An avid, articulate pop-cultural sponge as a kid, with a devoted love of music, a nose stuck in the pages of i-D and a subsequent, storied journey through London nightlife, Govinden’s authorial ambitions developed young. “I was 15 when I first found the screenplay for Hanif Kureishi’s My Beautiful Launderette,” he says “and in swift succession, I was reading Hubert Selby Jnr’s Last Exit To Brooklyn, Kathy Acker and loads of interesting queer writing. The penny dropped, that I can do what they do.”
A Goldsmiths film graduate, his working life has always revolved around telling stories, of one sort or another. “When I was younger, I wanted to be a polymath, at that age when you have the ego to think you can be.

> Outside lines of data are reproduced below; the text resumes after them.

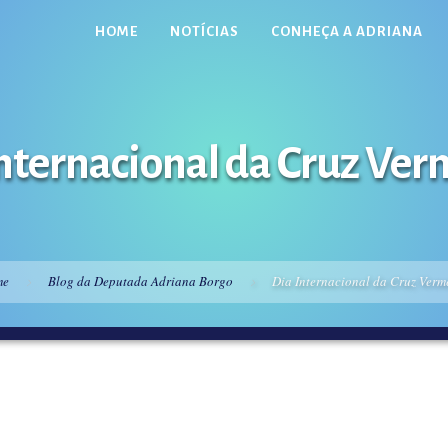
HOME
NOTÍCIAS
CONHEÇA A ADRIANA
nternacional da Cruz Ve
me
Blog da Deputada Adriana Borgo
Dia Internacional da Cruz Verm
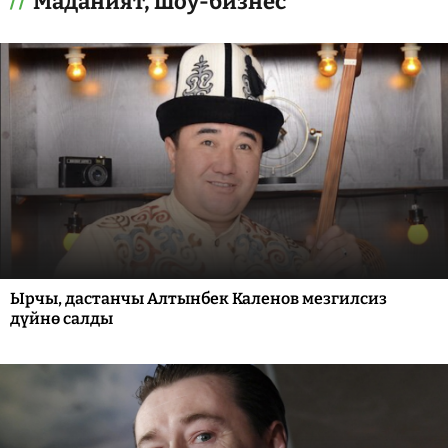
Маданият, шоу-бизнес
Ырчы, дастанчы Алтынбек Каленов мезгилсиз
дүйнө салды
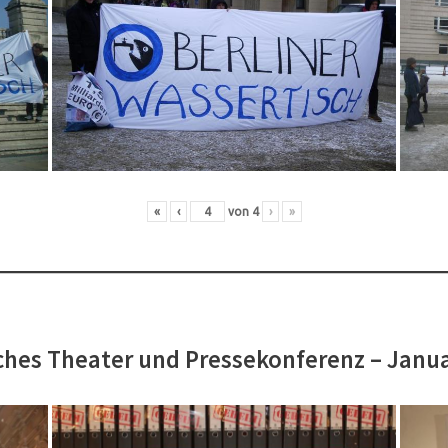
«
‹
von
4
›
»
hes Theater und Pressekonferenz – Janu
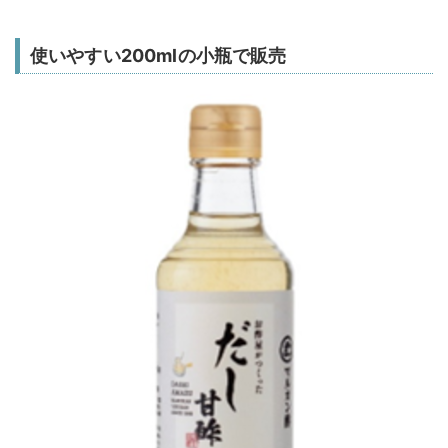
使いやすい200mlの小瓶で販売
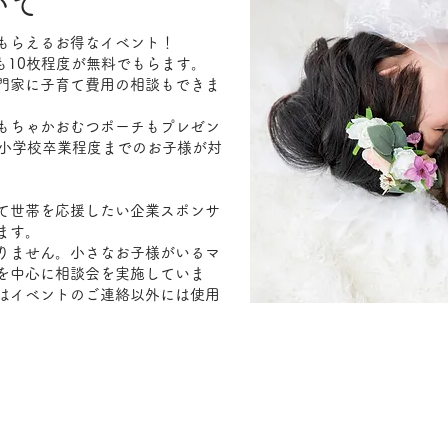
いて
もらえるお得なイベント！
タも10枚程度が無料でもらます。
門家に子育て費用の相談もできま
もちゃかおむつポーチもプレゼン
〜小学校卒業程度までのお子様が対
て世帯を応援したい企業スポンサ
ます。
りません。小さなお子様がいるマ
を中心に相談会を実施していま
はイベントのご連絡以外には使用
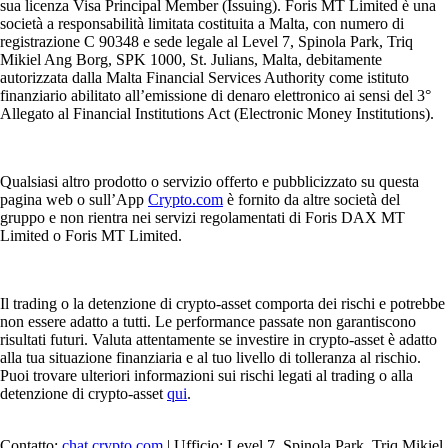
sua licenza Visa Principal Member (Issuing). Foris MT Limited è una
società a responsabilità limitata costituita a Malta, con numero di
registrazione C 90348 e sede legale al Level 7, Spinola Park, Triq
Mikiel Ang Borg, SPK 1000, St. Julians, Malta, debitamente
autorizzata dalla Malta Financial Services Authority come istituto
finanziario abilitato all’emissione di denaro elettronico ai sensi del 3°
Allegato al Financial Institutions Act (Electronic Money Institutions).
Qualsiasi altro prodotto o servizio offerto e pubblicizzato su questa
pagina web o sull’App
Crypto.com
è fornito da altre società del
gruppo e non rientra nei servizi regolamentati di Foris DAX MT
Limited o Foris MT Limited.
Il trading o la detenzione di crypto-asset comporta dei rischi e potrebbe
non essere adatto a tutti. Le performance passate non garantiscono
risultati futuri. Valuta attentamente se investire in crypto-asset è adatto
alla tua situazione finanziaria e al tuo livello di tolleranza al rischio.
Puoi trovare ulteriori informazioni sui rischi legati al trading o alla
detenzione di crypto-asset
qui
.
Contatto:
chat.crypto.com
| Ufficio: Level 7, Spinola Park, Triq Mikiel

But I knew at the same time that I would never make a film, even when I was at Goldsmiths, because I am just not a collaborative person. The beauty of writing was that it’s literally my own version of my own way of doing things.”
Govinden’s writing life began in earnest as he was preparing his full-time exit from the music industry. The crossover was delicately marked by his brilliant debut, We Are The New Romantics, published in 2003. In a succession of novels since, delivered across the experimental spectrum – Diary Of A Film has no paragraph breaks, expediating the reader into the dichotomous mind of the director – he has built an impressive niche all of his own, underpinned by the curiosity to investigate why and where people fit in, how they allow themselves self-expression.
“This is quite a loving book, in a way,” he notes. “Everyone has a very personal reaction to it. It’s about film and film gives you this capacity to fall into your own interior life. You never know what environment your book’s going to arrive into. Where we are right now, people are so desperate to escape. There is this need to be somewhere that isn’t here. To access that kind of freedom.”